バーフードと楽しむウイスキー【1】「古時計」

April 17, 2013

 バーの楽しみと言えば、お酒だけではなくそのお店の個性が出るフード。酔っぱライター 江口まゆみのバー探訪シリーズ、今月からはバーフードとウイスキーを楽しめるバーをご紹介する。

古時計は、六本木の交差点からすぐ、夜中でも喧噪の絶えない場所にある。出迎えてくれるのは、リーゼントがトレードマークの三反田(さんたんだ)浩一さんだ。

彼の酒飲みに対する温かいまなざしは素晴らしい。酔って声が大きくなっても、ここでは「静かに!」などと言われることはない。常識的な範囲であれば、多少騒いでも許してくれる。気むずかしい知人を連れて行っても、三反田さんなら任せて大丈夫。けして丁重というわけではなく、かといって、タメ口でもなく、ちょうどいい距離感の接客で、お客さんのハートをつかんでしまうのだ。

鹿児島から10年前に上京し、古時計を開いて3年目。今でも鹿児島時代のお客さんが、東京まで飲みに来るというからすごい。人なつこい笑顔で、居心地の良い空間を演出するだけでなく、バーテンダー協会のコンテストで、鹿児島支部代表に選ばれた実力の持ち主。だから、彼のつくるカクテルは旨い。

さっそく今宵の一杯目をつくってもらおう。ベースはオールド・オーバーホルトというライのアメリカンウイスキー。そこへシャルトリューズとクランベリージュースを加える。
オリジナルでつくった色鮮やかなカクテルは、「オールド・クロック」。そう、古時計である。薬草系リキュール好きの私としては、シャルトリューズの風味が心地よい。ライウイスキーがきつすぎず、甘みもほどよくておいしい。

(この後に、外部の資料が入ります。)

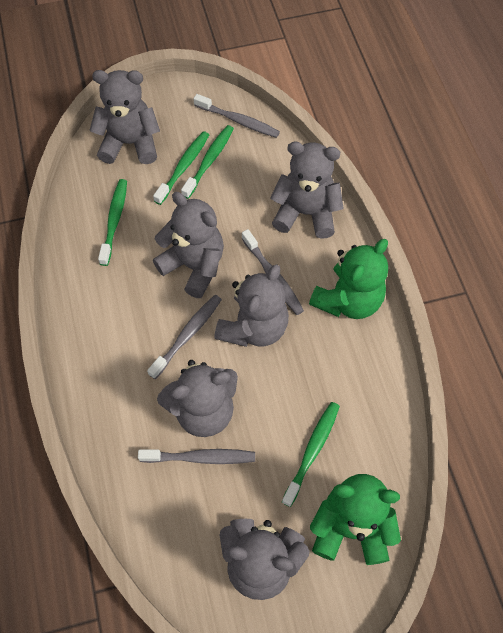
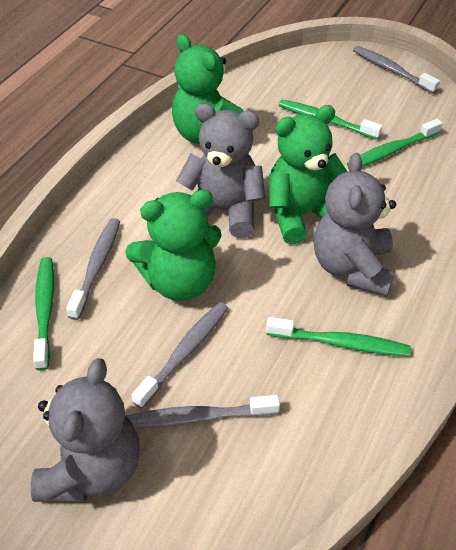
green teddy bear: 2 -> 3
grey teddy bear: 6 -> 3

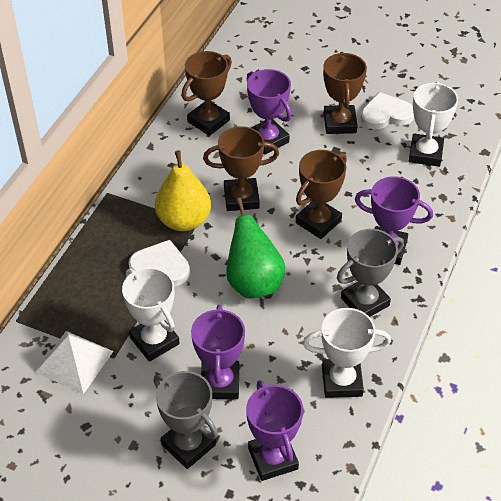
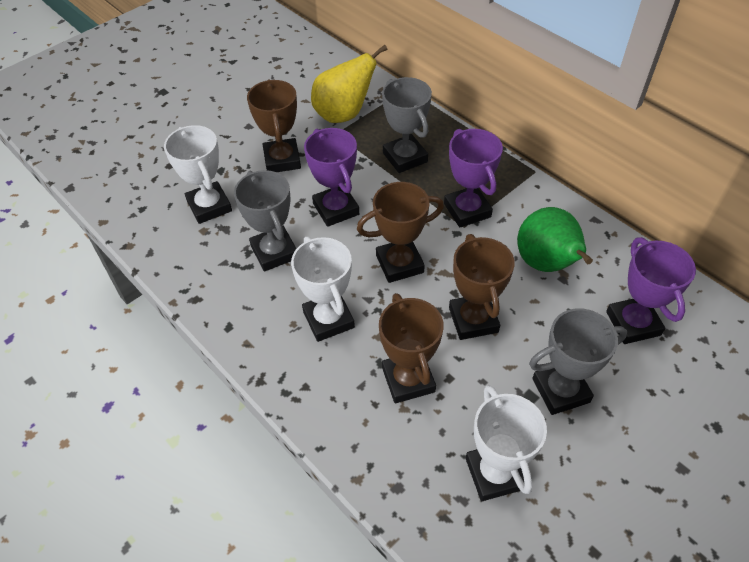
grey trophy: 2 -> 3
purple trophy: 4 -> 3
white heart: 2 -> 0
white pyramid: 1 -> 0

つまみは自家製のビーフジャーキー。オリジナルのタレに漬けて2日おき、8時間乾燥させた牛肉を、さらに2時間半スモークするという手間のかかった逸品である。タレにはラフロイグでもどした昆布のだしを使うという凝りようだ。

提供の仕方も変わっている。半生状態のビーフジャーキーにスピリタスをふりかけ、グレンリベットを一ふり。そこにいきなり火をつける。暗い店内に炎が上がり、酒飲みたちはワーッと盛り上がる。
ジャーキーをこの火でよく炙り、最後に黒胡椒をたっぷりふりかけていただく。器は骨董の有田焼だ。これ、歯ごたえが良く、味がしっかりついていて激ウマ! 炎の演出も楽しい。

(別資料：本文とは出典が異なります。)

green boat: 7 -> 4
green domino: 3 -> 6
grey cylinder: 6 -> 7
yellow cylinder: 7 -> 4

三反田さんは、鹿児島で5年ほど和食の板前をやっていた。だから料理の腕前は確か。彼のスパゲティーナポリタンは絶品だし、デミグラスソースからつくるビーフシチューは看板メニューだ。どれもこれも紹介したいのだが、本日「特別に」と言って作ってくれたのがステーキサンドである。
こんがりと焼いたパンに、自家製カクテルソースを塗る。肉は和牛の最高級A5ランクの分厚いステーキ。これを塩胡椒だけで焼き、レタスと一緒にサンドイッチにする。器は明治時代の九谷焼。かぶりつくと、肉の脂の甘みにカクテルソースの酸味が溶け合って、じつに旨い。最高級の和牛はどこまでも柔らかくジューシーだ。

飲むのはタリスカーのハイボール。三反田さんがつくると、スモーキーさよりも甘さを感じるのはなぜだろう。氷が溶けかけた頃合いに、ブラックペッパーを少々加える。すると、スープのような風味になり、ステーキサンドの旨みがさらに引き立つのである。

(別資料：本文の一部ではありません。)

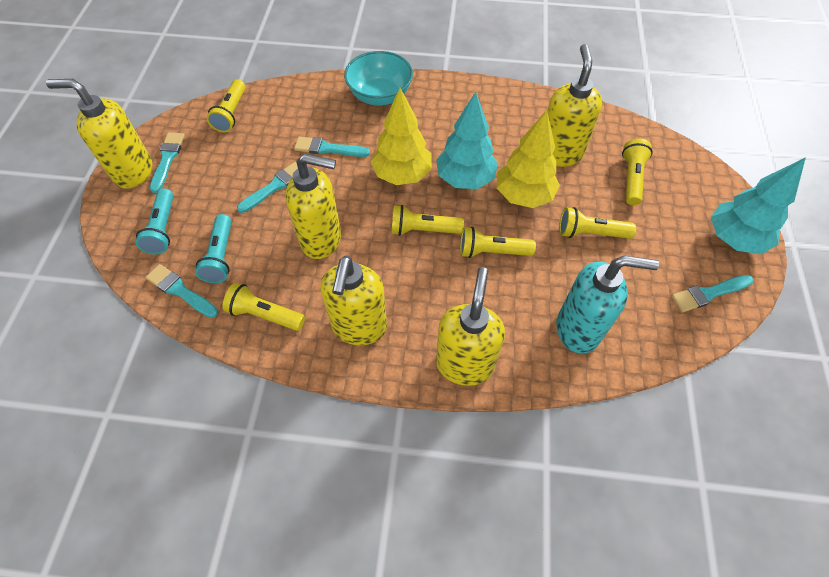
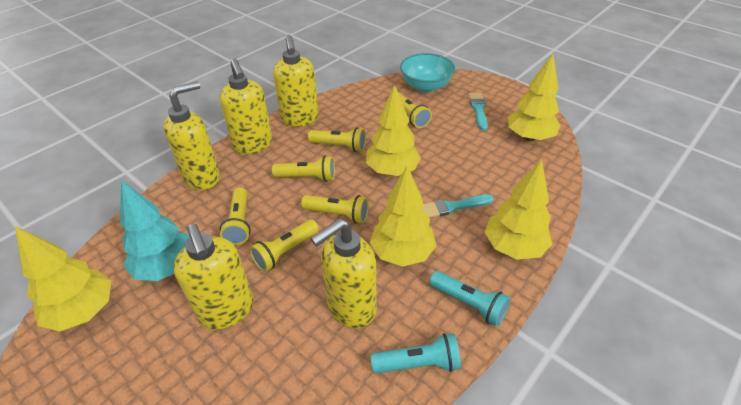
turquoise brush: 5 -> 2
turquoise soap dispenser: 1 -> 0
turquoise tree: 2 -> 1
yellow tree: 2 -> 5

三反田さんは板前時代、ずっと厨房で調理を担当していたが、カウンターのある店につとめることになり、お客さんに相対する楽しさを知ったという。
「自分の作ったものを、お客さんが目の前で食べている姿を見たのは衝撃的でしたね。美味しいと言われると嬉しくて。同時にお客さんとの会話が楽しくなって。そのうち、いつの間にかバーテンダーになっていました」
三反田さんのホスピタリティーは、お客さんへの感謝と愛そのものなのである。